[Saved entries]
┏━━
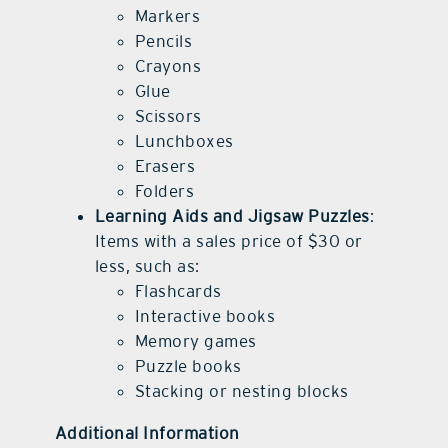
Markers
Pencils
Crayons
Glue
Scissors
Lunchboxes
Erasers
Folders
Learning Aids and Jigsaw Puzzles
:
Items with a sales price of $30 or
less, such as:
Flashcards
Interactive books
Memory games
Puzzle books
Stacking or nesting blocks
Additional Information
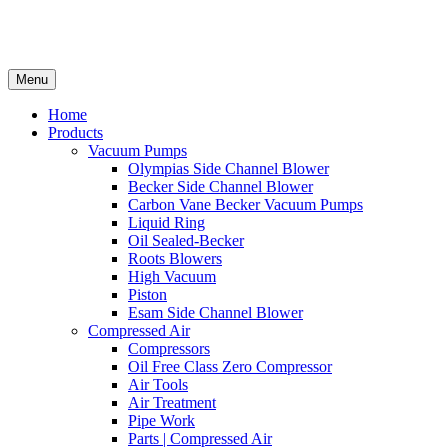
Menu
Home
Products
Vacuum Pumps
Olympias Side Channel Blower
Becker Side Channel Blower
Carbon Vane Becker Vacuum Pumps
Liquid Ring
Oil Sealed-Becker
Roots Blowers
High Vacuum
Piston
Esam Side Channel Blower
Compressed Air
Compressors
Oil Free Class Zero Compressor
Air Tools
Air Treatment
Pipe Work
Parts | Compressed Air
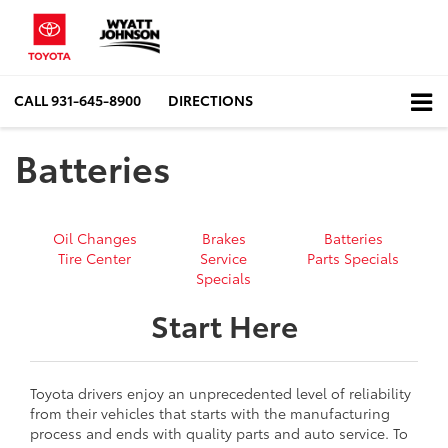
CALL
931-645-8900
DIRECTIONS
Batteries
Oil Changes
Brakes
Batteries
Tire Center
Service
Parts Specials
Specials
Start Here
Toyota drivers enjoy an unprecedented level of reliability
from their vehicles that starts with the manufacturing
process and ends with quality parts and auto service. To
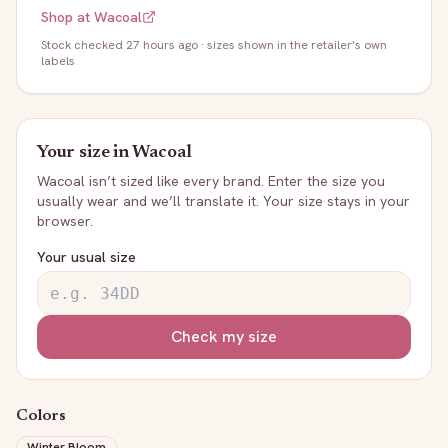
Shop at
Wacoal
Stock
checked 27 hours ago
· sizes shown in the retailer's own
labels
Your size in
Wacoal
Wacoal
isn’t sized like every brand. Enter the size you
usually wear and we’ll translate it. Your size stays in your
browser.
Your usual size
Check my size
Colors
Winter Bloom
┗━━
Required work:
Scan the records for the string "Side". Copy each line in which it appears.

Output for this task:
Olympias Side Channel Blower
Becker Side Channel Blower
Esam Side Channel Blower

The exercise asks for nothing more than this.